Sunday, March 30, 2014

It's Sunday

There's just no pleasing some people. 
Noah has been in the spotlight ever since October, when Paramount studio reportedly screened the film for Christian audiences and received a negative reaction. Executives had apparently been hoping for a successor to Mel Gibson's The Passion of the Christ, which took $611m (£367m) worldwide in 2004 after US evangelicals flocked to see it. Aronofsky's film, by contrast, views the famous flood story from an environmental perspective and features a segment showing how Darwinian evolution has transformed amoebas into apes.

Yet Aronofsky, director of the Oscar-winning psychological drama Black Swan, revealed in February that he had won a battle with Paramount to screen his own version of Noah in cinemas after around half a dozen alternate cuts also failed to find traction with evangelical Christian filmgoers. The studio reportedly had been so desperate to court Christian audiences in the US that it tested one version which opened with a montage of religious images and ended with a Christian rock song.

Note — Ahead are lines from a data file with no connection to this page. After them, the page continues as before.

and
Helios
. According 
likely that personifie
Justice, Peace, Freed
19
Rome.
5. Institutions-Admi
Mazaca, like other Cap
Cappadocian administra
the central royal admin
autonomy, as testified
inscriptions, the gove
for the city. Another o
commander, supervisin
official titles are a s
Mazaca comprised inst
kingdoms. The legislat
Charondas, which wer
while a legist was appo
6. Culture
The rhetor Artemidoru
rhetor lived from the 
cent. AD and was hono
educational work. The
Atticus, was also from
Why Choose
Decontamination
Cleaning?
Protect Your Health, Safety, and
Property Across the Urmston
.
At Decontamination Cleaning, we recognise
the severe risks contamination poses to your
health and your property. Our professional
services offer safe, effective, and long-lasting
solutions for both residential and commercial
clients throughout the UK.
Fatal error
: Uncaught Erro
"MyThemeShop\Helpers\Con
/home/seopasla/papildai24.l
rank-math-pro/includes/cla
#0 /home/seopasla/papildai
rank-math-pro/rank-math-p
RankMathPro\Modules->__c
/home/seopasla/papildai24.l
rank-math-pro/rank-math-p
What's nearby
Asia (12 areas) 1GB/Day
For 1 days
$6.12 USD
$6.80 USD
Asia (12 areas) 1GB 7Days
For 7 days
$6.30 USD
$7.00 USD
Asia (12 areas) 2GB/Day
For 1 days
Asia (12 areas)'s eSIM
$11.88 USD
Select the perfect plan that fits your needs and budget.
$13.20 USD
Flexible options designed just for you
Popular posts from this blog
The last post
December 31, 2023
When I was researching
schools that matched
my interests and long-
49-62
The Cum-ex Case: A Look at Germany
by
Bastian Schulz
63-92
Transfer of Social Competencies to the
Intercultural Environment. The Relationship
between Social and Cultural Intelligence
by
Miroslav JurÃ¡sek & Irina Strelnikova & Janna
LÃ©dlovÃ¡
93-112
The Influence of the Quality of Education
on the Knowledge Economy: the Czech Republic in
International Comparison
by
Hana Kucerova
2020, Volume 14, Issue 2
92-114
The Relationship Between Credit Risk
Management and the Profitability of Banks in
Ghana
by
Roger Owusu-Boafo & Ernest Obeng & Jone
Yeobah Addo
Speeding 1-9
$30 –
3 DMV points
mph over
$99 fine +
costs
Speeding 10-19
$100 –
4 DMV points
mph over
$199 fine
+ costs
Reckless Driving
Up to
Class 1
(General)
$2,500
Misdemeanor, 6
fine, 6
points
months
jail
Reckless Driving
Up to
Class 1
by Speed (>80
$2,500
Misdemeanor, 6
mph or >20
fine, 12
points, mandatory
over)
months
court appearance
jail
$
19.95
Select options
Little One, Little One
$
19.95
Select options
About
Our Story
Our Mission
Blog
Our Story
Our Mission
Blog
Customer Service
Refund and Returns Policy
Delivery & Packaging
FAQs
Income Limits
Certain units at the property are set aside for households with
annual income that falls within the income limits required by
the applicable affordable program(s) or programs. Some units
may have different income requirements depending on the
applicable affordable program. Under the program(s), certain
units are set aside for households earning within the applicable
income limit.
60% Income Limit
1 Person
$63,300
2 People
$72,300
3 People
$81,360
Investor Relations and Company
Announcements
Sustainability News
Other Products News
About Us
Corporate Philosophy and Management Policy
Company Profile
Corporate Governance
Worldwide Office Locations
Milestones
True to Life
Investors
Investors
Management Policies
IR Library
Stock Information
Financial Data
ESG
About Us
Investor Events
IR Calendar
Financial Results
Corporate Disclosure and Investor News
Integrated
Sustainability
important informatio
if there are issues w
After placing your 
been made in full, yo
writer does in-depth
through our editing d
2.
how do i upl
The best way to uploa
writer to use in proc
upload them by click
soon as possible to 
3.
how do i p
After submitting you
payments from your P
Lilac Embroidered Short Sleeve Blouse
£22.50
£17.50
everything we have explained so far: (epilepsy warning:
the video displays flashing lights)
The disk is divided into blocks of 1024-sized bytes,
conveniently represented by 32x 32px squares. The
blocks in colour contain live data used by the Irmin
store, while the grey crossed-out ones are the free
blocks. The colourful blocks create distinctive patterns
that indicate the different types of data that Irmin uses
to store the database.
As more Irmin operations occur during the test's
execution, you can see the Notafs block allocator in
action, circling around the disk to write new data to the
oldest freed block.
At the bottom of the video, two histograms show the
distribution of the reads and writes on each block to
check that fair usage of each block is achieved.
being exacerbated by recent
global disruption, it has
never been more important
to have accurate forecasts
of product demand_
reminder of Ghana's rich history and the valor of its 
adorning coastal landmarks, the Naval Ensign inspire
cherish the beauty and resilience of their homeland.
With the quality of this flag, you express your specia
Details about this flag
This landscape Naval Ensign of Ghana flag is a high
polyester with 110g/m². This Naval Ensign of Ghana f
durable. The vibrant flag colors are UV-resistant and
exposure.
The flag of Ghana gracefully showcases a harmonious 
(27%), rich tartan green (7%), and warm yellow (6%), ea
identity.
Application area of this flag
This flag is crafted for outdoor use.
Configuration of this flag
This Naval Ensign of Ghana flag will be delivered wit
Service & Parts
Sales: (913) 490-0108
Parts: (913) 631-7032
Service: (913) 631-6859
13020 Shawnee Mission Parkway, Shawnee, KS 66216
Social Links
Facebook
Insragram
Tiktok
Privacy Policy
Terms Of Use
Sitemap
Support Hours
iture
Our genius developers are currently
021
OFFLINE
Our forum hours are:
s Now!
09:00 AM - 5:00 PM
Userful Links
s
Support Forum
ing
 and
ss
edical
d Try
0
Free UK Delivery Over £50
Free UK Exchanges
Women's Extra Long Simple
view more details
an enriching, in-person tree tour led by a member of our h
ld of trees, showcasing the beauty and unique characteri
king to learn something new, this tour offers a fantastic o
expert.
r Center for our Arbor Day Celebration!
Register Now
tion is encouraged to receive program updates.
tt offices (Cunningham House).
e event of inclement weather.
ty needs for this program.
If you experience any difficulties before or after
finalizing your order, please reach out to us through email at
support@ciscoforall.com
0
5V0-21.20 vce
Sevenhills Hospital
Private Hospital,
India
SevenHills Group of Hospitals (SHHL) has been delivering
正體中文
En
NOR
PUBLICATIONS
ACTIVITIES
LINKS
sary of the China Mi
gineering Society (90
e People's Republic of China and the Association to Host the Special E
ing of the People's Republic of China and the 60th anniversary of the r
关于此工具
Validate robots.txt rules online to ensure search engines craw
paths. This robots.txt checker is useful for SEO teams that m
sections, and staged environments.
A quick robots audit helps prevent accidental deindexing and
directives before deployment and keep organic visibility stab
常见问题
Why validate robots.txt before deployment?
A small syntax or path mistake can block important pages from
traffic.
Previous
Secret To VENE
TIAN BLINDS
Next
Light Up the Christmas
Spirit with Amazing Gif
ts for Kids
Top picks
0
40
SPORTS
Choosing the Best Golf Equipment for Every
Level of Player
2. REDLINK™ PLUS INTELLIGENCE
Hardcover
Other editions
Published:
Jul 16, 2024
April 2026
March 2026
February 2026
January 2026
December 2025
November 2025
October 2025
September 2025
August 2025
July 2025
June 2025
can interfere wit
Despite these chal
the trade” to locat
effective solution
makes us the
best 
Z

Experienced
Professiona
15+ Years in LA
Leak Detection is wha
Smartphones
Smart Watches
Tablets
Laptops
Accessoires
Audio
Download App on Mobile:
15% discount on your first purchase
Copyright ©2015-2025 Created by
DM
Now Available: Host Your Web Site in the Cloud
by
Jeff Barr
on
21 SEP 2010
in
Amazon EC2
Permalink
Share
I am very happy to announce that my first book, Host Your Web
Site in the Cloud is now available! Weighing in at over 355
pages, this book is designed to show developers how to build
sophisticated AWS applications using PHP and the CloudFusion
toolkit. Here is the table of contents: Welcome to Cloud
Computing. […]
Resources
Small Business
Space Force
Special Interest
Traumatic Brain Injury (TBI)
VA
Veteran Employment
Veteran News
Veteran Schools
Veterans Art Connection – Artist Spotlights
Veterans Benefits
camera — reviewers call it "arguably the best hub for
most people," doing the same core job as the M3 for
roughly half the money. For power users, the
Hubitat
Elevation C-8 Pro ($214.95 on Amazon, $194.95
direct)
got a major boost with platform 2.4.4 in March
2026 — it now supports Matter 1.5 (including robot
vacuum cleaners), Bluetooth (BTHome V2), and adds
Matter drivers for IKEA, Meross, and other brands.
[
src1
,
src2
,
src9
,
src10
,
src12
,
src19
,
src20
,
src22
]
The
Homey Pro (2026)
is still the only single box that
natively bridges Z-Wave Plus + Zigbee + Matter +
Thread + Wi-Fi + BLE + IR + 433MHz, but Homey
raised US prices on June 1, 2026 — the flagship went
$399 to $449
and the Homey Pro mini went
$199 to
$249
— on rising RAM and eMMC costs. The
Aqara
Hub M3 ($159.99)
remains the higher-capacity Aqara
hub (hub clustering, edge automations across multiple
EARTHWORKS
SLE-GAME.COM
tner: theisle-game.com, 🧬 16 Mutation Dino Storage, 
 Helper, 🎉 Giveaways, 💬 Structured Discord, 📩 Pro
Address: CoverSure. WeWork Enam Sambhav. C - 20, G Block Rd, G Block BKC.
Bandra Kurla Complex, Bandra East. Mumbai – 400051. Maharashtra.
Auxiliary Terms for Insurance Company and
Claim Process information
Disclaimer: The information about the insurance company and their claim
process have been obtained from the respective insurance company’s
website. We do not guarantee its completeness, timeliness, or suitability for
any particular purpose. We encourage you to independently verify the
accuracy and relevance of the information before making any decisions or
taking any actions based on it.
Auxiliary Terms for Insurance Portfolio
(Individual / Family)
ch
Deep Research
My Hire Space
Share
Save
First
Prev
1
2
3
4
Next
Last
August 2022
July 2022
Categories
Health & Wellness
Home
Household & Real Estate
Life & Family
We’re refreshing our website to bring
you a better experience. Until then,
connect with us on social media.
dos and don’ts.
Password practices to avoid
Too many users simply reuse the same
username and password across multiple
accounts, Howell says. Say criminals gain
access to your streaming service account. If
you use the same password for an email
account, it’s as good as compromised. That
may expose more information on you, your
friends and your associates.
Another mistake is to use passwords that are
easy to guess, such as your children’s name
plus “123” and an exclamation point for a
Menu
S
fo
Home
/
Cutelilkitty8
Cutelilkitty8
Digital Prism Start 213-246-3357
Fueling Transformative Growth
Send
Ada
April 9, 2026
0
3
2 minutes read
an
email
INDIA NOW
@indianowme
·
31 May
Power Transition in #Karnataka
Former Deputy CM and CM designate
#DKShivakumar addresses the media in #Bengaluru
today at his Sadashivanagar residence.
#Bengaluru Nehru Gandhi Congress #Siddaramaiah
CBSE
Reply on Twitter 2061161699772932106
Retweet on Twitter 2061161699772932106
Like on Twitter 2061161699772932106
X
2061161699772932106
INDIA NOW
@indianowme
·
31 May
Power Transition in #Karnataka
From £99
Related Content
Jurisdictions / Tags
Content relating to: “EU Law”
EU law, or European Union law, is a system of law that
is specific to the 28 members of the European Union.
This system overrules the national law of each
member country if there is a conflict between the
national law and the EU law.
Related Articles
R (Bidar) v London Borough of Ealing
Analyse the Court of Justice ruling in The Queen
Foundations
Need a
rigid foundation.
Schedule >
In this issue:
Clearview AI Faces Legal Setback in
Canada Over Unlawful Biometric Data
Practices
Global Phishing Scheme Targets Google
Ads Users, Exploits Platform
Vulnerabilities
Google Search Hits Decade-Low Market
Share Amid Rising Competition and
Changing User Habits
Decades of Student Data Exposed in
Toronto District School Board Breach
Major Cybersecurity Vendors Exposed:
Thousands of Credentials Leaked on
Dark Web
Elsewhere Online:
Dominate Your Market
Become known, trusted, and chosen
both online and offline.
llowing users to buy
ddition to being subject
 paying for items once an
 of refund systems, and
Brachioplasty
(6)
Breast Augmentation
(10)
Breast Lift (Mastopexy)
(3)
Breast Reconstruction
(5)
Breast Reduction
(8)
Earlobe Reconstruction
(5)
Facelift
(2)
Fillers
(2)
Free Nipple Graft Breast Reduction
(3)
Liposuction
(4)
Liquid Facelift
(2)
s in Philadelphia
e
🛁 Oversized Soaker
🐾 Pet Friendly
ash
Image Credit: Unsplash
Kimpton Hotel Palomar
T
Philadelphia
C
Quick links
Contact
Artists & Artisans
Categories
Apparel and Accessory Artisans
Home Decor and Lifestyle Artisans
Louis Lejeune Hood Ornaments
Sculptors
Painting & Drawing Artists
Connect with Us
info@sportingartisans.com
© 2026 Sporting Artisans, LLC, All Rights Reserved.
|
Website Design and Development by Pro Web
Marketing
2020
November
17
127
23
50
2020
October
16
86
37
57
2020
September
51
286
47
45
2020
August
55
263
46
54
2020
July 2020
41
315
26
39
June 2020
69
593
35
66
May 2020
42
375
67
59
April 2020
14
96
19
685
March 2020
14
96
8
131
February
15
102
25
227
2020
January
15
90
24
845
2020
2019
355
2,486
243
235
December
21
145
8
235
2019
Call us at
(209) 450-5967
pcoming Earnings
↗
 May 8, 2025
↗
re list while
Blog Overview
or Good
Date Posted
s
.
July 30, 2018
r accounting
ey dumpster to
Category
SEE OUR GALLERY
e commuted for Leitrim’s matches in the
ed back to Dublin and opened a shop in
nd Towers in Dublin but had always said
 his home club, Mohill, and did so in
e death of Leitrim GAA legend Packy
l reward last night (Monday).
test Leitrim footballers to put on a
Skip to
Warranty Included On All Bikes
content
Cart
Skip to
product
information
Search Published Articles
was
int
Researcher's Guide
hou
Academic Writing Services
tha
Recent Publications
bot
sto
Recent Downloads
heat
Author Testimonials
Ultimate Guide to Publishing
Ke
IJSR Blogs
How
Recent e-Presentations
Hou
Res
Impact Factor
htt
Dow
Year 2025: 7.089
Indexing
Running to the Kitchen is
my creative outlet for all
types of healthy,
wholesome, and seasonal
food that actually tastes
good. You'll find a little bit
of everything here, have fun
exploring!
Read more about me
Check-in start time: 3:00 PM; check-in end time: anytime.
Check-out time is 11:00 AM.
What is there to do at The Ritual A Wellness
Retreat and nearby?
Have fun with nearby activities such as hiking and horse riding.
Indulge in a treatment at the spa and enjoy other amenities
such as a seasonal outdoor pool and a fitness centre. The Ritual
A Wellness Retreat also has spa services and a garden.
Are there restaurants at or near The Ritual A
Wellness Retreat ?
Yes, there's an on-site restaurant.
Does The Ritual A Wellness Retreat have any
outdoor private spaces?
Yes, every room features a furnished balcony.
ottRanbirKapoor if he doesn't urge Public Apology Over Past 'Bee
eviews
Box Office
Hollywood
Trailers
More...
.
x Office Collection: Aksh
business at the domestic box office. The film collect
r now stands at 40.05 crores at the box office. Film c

Paramount now appears to have given up on its efforts to market Noah to Christians, with the studio issuing a statement in February making clear that the movie is not intended as a direct translation of the bible story. The film has also been banned across large parts of the Middle East and parts of north Africa for contravening Islamic rules on the depiction of prophets.

[...]

[Star Russell] Crowe said Aronofsky's film created vital discussion of a number of themes surrounding its core story. "You come out of this movie and you want to talk … about our stewardship of the earth, our relationship to animals, what is spirituality, who am I in this world – all these fantastic subjects for conversation," he said. "Art that can do that for people is a wonderful thing."

  Guardian
Aside from the fact that it hints at evolution (which is where the marketing aspect would naturally hit a brick wall) and the virtues of environmentalism, perhaps there wasn't enough anti-Semitism in it for Christians.

Sounds like it might be pretty good. If you like epics.

You can watch the trailer and clips here: https://www.youtube.com/results?search_query=noah+trailer&sm=3

And if you're like me, by the time you watch trailers and clips (which usually include all the "good" parts), you feel like you've seen the movie, and in fact, you won't remember any of the rest of it anyway.

...but hey, do what you want...you will anyway.